__TASK__
When the line containing "Preston Stopz Pellet Waggler Kit" appears in the entries below, begin printing there and stop after the line containing "naar verloren vis leidt."; print each of those lines exactly and no other line.

__RECORDED INFORMATION__
Content starts

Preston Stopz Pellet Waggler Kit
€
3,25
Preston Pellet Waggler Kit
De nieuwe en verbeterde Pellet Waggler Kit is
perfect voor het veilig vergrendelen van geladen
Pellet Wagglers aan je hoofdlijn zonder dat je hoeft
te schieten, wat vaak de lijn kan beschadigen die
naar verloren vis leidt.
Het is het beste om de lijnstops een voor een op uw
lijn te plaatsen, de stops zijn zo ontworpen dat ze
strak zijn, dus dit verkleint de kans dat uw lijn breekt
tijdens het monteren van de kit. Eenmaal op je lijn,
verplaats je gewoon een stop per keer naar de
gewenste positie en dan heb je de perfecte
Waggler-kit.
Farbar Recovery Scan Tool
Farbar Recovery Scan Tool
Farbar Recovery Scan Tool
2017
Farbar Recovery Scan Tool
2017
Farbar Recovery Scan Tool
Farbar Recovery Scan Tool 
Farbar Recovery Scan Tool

Content ends
Content starts

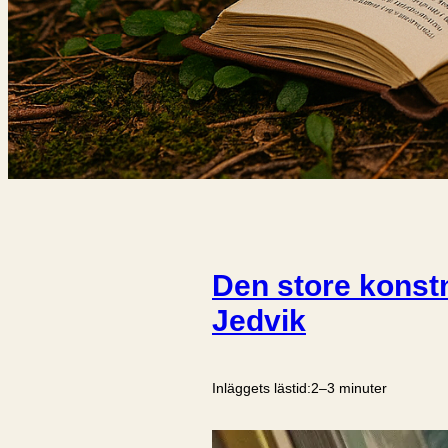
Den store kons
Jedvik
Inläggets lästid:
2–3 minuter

Content ends
Content starts

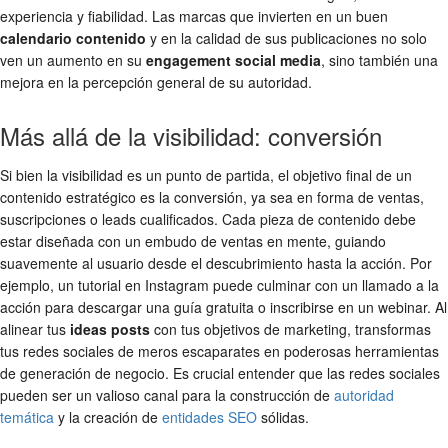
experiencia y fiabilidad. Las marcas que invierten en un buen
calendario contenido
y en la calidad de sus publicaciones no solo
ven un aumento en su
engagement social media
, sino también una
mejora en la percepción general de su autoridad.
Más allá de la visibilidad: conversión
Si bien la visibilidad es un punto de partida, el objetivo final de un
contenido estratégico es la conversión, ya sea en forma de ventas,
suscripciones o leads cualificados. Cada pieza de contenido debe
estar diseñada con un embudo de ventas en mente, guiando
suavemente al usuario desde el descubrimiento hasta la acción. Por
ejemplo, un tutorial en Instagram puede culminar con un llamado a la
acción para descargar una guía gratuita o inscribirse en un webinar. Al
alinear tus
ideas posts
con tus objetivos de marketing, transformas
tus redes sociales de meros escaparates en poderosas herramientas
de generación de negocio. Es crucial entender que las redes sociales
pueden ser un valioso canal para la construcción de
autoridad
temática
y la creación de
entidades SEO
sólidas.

Content ends

__SOLUTION FOR THIS EXERCISE__
Preston Stopz Pellet Waggler Kit
€
3,25
Preston Pellet Waggler Kit
De nieuwe en verbeterde Pellet Waggler Kit is
perfect voor het veilig vergrendelen van geladen
Pellet Wagglers aan je hoofdlijn zonder dat je hoeft
te schieten, wat vaak de lijn kan beschadigen die
naar verloren vis leidt.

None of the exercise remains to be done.